▶ _EXERCISE AIM_
Restate every line below word for word, but drop each picture.

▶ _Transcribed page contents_
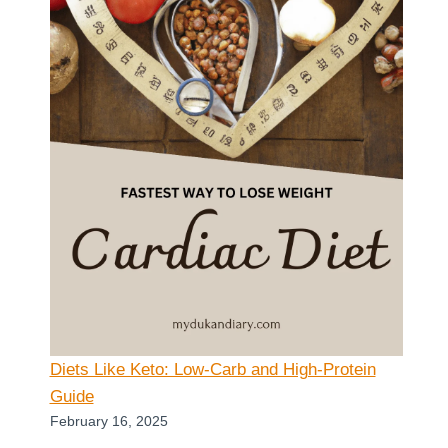
Diets Like Keto: Low-Carb and High-Protein
Guide
February 16, 2025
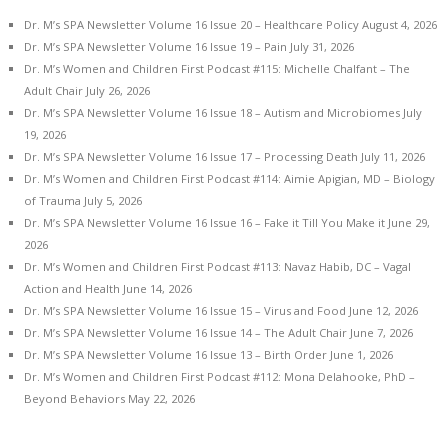
Dr. M’s SPA Newsletter Volume 16 Issue 20 – Healthcare Policy
August 4, 2026
Dr. M’s SPA Newsletter Volume 16 Issue 19 – Pain
July 31, 2026
Dr. M’s Women and Children First Podcast #115: Michelle Chalfant – The
Adult Chair
July 26, 2026
Dr. M’s SPA Newsletter Volume 16 Issue 18 – Autism and Microbiomes
July
19, 2026
Dr. M’s SPA Newsletter Volume 16 Issue 17 – Processing Death
July 11, 2026
Dr. M’s Women and Children First Podcast #114: Aimie Apigian, MD – Biology
of Trauma
July 5, 2026
Dr. M’s SPA Newsletter Volume 16 Issue 16 – Fake it Till You Make it
June 29,
2026
Dr. M’s Women and Children First Podcast #113: Navaz Habib, DC – Vagal
Action and Health
June 14, 2026
Dr. M’s SPA Newsletter Volume 16 Issue 15 – Virus and Food
June 12, 2026
Dr. M’s SPA Newsletter Volume 16 Issue 14 – The Adult Chair
June 7, 2026
Dr. M’s SPA Newsletter Volume 16 Issue 13 – Birth Order
June 1, 2026
Dr. M’s Women and Children First Podcast #112: Mona Delahooke, PhD –
Beyond Behaviors
May 22, 2026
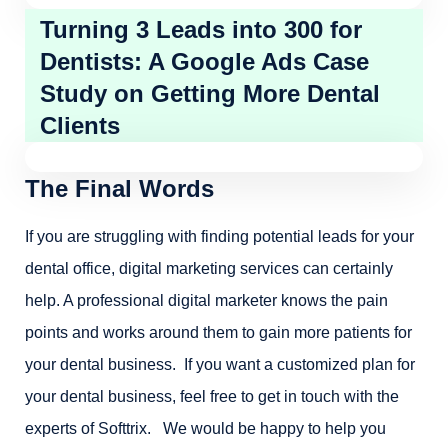
Turning 3 Leads into 300 for
Dentists: A Google Ads Case
Study on Getting More Dental
Clients
The Final Words
If you are struggling with finding potential leads for your
dental office, digital marketing services can certainly
help. A professional digital marketer knows the pain
points and works around them to gain more patients for
your dental business. If you want a customized plan for
your dental business, feel free to get in touch with the
experts of Softtrix. We would be happy to help you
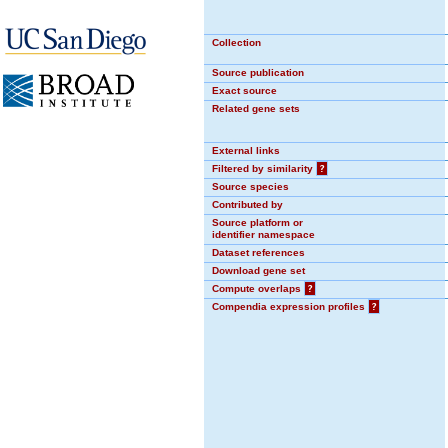
Collection
Source publication
Exact source
Related gene sets
External links
Filtered by similarity
?
Source species
Contributed by
Source platform or
identifier namespace
Dataset references
Download gene set
Compute overlaps
?
Compendia expression profiles
?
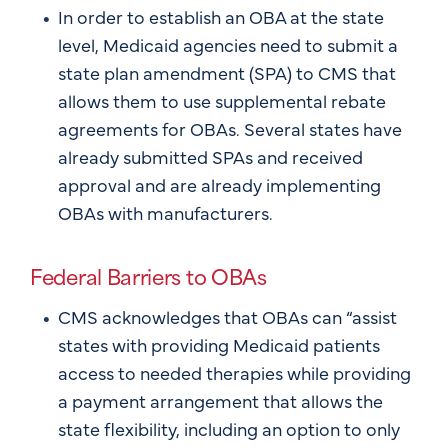
In order to establish an OBA at the state
level, Medicaid agencies need to submit a
state plan amendment (SPA) to CMS that
allows them to use supplemental rebate
agreements for OBAs. Several states have
already submitted SPAs and received
approval and are already implementing
OBAs with manufacturers.
Federal Barriers to OBAs
CMS acknowledges that OBAs can “assist
states with providing Medicaid patients
access to needed therapies while providing
a payment arrangement that allows the
state flexibility, including an option to only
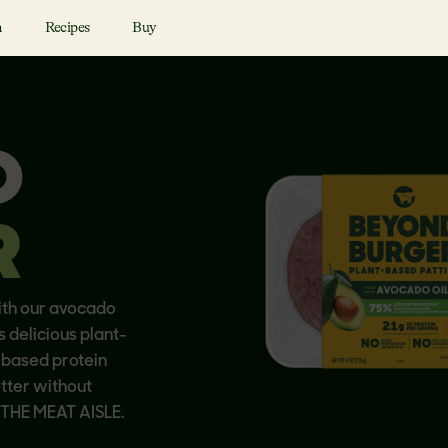
n
Recipes
Buy
D
R
ith our avocado
s delicious plant-
-based protein
etter without
N THE MEAT AISLE.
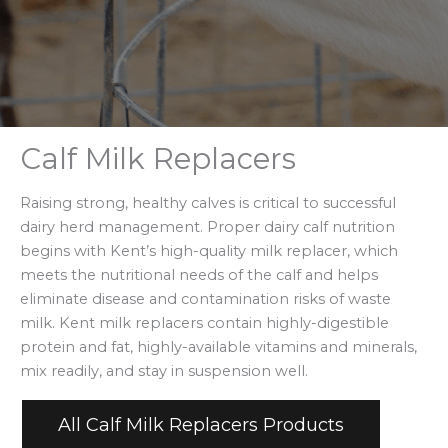
Calf Milk Replacers
Raising strong, healthy calves is critical to successful
dairy herd management. Proper dairy calf nutrition
begins with Kent’s high-quality milk replacer, which
meets the nutritional needs of the calf and helps
eliminate disease and contamination risks of waste
milk. Kent milk replacers contain highly-digestible
protein and fat, highly-available vitamins and minerals,
mix readily, and stay in suspension well.
All Calf Milk Replacers Products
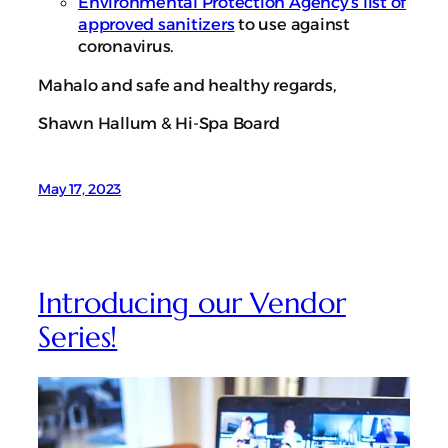
Environmental Protection Agency’s list of
approved sanitizers
to use against
coronavirus.
Mahalo and safe and healthy regards,
Shawn Hallum & Hi-Spa Board
May 17, 2023
Introducing our Vendor
Series!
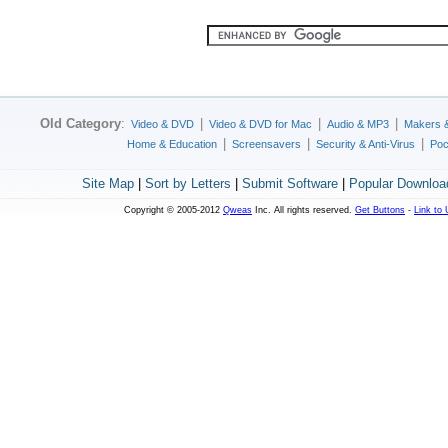
Old Category
:
|
|
|
Video & DVD
Video & DVD for Mac
Audio & MP3
Makers 
|
|
|
Home & Education
Screensavers
Security & Anti-Virus
Poc
Site Map
|
Sort by Letters
|
Submit Software
|
Popular Downloa
Copyright © 2005-2012
Qweas
Inc. All rights reserved.
Get Buttons
-
Link to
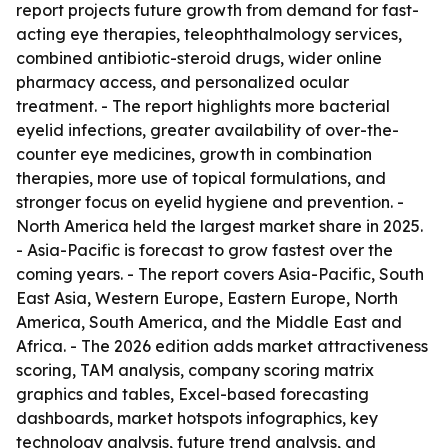
report projects future growth from demand for fast-
acting eye therapies, teleophthalmology services,
combined antibiotic-steroid drugs, wider online
pharmacy access, and personalized ocular
treatment. - The report highlights more bacterial
eyelid infections, greater availability of over-the-
counter eye medicines, growth in combination
therapies, more use of topical formulations, and
stronger focus on eyelid hygiene and prevention. -
North America held the largest market share in 2025.
- Asia-Pacific is forecast to grow fastest over the
coming years. - The report covers Asia-Pacific, South
East Asia, Western Europe, Eastern Europe, North
America, South America, and the Middle East and
Africa. - The 2026 edition adds market attractiveness
scoring, TAM analysis, company scoring matrix
graphics and tables, Excel-based forecasting
dashboards, market hotspots infographics, key
technology analysis, future trend analysis, and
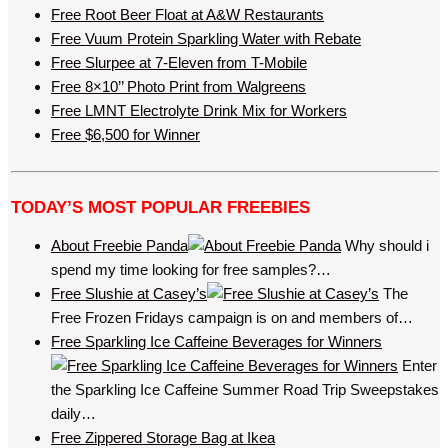
Free Root Beer Float at A&W Restaurants
Free Vuum Protein Sparkling Water with Rebate
Free Slurpee at 7-Eleven from T-Mobile
Free 8×10’’ Photo Print from Walgreens
Free LMNT Electrolyte Drink Mix for Workers
Free $6,500 for Winner
TODAY’S MOST POPULAR FREEBIES
About Freebie Panda
Why should i
spend my time looking for free samples?…
Free Slushie at Casey’s
The
Free Frozen Fridays campaign is on and members of…
Free Sparkling Ice Caffeine Beverages for Winners
Enter
the Sparkling Ice Caffeine Summer Road Trip Sweepstakes
daily…
Free Zippered Storage Bag at Ikea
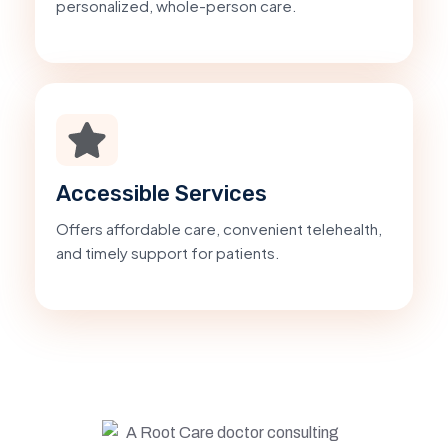
personalized, whole-person care.
Accessible Services
Offers affordable care, convenient telehealth,
and timely support for patients.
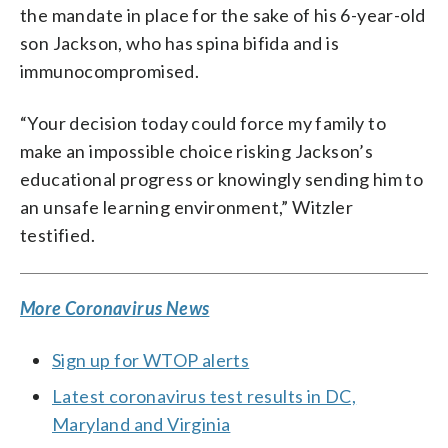
the mandate in place for the sake of his 6-year-old
son Jackson, who has spina bifida and is
immunocompromised.
“Your decision today could force my family to
make an impossible choice risking Jackson’s
educational progress or knowingly sending him to
an unsafe learning environment,” Witzler
testified.
More Coronavirus News
Sign up for WTOP alerts
Latest coronavirus test results in DC,
Maryland and Virginia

▶ _ANSWER SPACE_
Diets Like Keto: Low-Carb and High-Protein
Guide
February 16, 2025
Dr. M’s SPA Newsletter Volume 16 Issue 20 – Healthcare Policy
August 4, 2026
Dr. M’s SPA Newsletter Volume 16 Issue 19 – Pain
July 31, 2026
Dr. M’s Women and Children First Podcast #115: Michelle Chalfant – The
Adult Chair
July 26, 2026
Dr. M’s SPA Newsletter Volume 16 Issue 18 – Autism and Microbiomes
July
19, 2026
Dr. M’s SPA Newsletter Volume 16 Issue 17 – Processing Death
July 11, 2026
Dr. M’s Women and Children First Podcast #114: Aimie Apigian, MD – Biology
of Trauma
July 5, 2026
Dr. M’s SPA Newsletter Volume 16 Issue 16 – Fake it Till You Make it
June 29,
2026
Dr. M’s Women and Children First Podcast #113: Navaz Habib, DC – Vagal
Action and Health
June 14, 2026
Dr. M’s SPA Newsletter Volume 16 Issue 15 – Virus and Food
June 12, 2026
Dr. M’s SPA Newsletter Volume 16 Issue 14 – The Adult Chair
June 7, 2026
Dr. M’s SPA Newsletter Volume 16 Issue 13 – Birth Order
June 1, 2026
Dr. M’s Women and Children First Podcast #112: Mona Delahooke, PhD –
Beyond Behaviors
May 22, 2026
Turning 3 Leads into 300 for
Dentists: A Google Ads Case
Study on Getting More Dental
Clients
The Final Words
If you are struggling with finding potential leads for your
dental office, digital marketing services can certainly
help. A professional digital marketer knows the pain
points and works around them to gain more patients for
your dental business. If you want a customized plan for
your dental business, feel free to get in touch with the
experts of Softtrix. We would be happy to help you
Collection
Source publication
Exact source
Related gene sets
External links
Filtered by similarity
?
Source species
Contributed by
Source platform or
identifier namespace
Dataset references
Download gene set
Compute overlaps
?
Compendia expression profiles
?
In order to establish an OBA at the state
level, Medicaid agencies need to submit a
state plan amendment (SPA) to CMS that
allows them to use supplemental rebate
agreements for OBAs. Several states have
already submitted SPAs and received
approval and are already implementing
OBAs with manufacturers.
Federal Barriers to OBAs
CMS acknowledges that OBAs can “assist
states with providing Medicaid patients
access to needed therapies while providing
a payment arrangement that allows the
state flexibility, including an option to only
n
Recipes
Buy
D
R
ith our avocado
s delicious plant-
-based protein
etter without
N THE MEAT AISLE.
Calf Milk Replacers
Raising strong, healthy calves is critical to successful
dairy herd management. Proper dairy calf nutrition
begins with Kent’s high-quality milk replacer, which
meets the nutritional needs of the calf and helps
eliminate disease and contamination risks of waste
milk. Kent milk replacers contain highly-digestible
protein and fat, highly-available vitamins and minerals,
mix readily, and stay in suspension well.
All Calf Milk Replacers Products
Environmental Protection Agency’s list of
approved sanitizers
to use against
coronavirus.
Mahalo and safe and healthy regards,
Shawn Hallum & Hi-Spa Board
May 17, 2023
Introducing our Vendor
Series!
Old Category
:
|
|
|
Video & DVD
Video & DVD for Mac
Audio & MP3
Makers 
|
|
|
Home & Education
Screensavers
Security & Anti-Virus
Poc
Site Map
|
Sort by Letters
|
Submit Software
|
Popular Downloa
Copyright © 2005-2012
Qweas
Inc. All rights reserved.
Get Buttons
-
Link to
report projects future growth from demand for fast-
acting eye therapies, teleophthalmology services,
combined antibiotic-steroid drugs, wider online
pharmacy access, and personalized ocular
treatment. - The report highlights more bacterial
eyelid infections, greater availability of over-the-
counter eye medicines, growth in combination
therapies, more use of topical formulations, and
stronger focus on eyelid hygiene and prevention. -
North America held the largest market share in 2025.
- Asia-Pacific is forecast to grow fastest over the
coming years. - The report covers Asia-Pacific, South
East Asia, Western Europe, Eastern Europe, North
America, South America, and the Middle East and
Africa. - The 2026 edition adds market attractiveness
scoring, TAM analysis, company scoring matrix
graphics and tables, Excel-based forecasting
dashboards, market hotspots infographics, key
technology analysis, future trend analysis, and
Free Root Beer Float at A&W Restaurants
Free Vuum Protein Sparkling Water with Rebate
Free Slurpee at 7-Eleven from T-Mobile
Free 8×10’’ Photo Print from Walgreens
Free LMNT Electrolyte Drink Mix for Workers
Free $6,500 for Winner
TODAY’S MOST POPULAR FREEBIES
About Freebie Panda
Why should i
spend my time looking for free samples?…
Free Slushie at Casey’s
The
Free Frozen Fridays campaign is on and members of…
Free Sparkling Ice Caffeine Beverages for Winners
Enter
the Sparkling Ice Caffeine Summer Road Trip Sweepstakes
daily…
Free Zippered Storage Bag at Ikea
personalized, whole-person care.
Accessible Services
Offers affordable care, convenient telehealth,
and timely support for patients.
the mandate in place for the sake of his 6-year-old
son Jackson, who has spina bifida and is
immunocompromised.
“Your decision today could force my family to
make an impossible choice risking Jackson’s
educational progress or knowingly sending him to
an unsafe learning environment,” Witzler
testified.
More Coronavirus News
Sign up for WTOP alerts
Latest coronavirus test results in DC,
Maryland and Virginia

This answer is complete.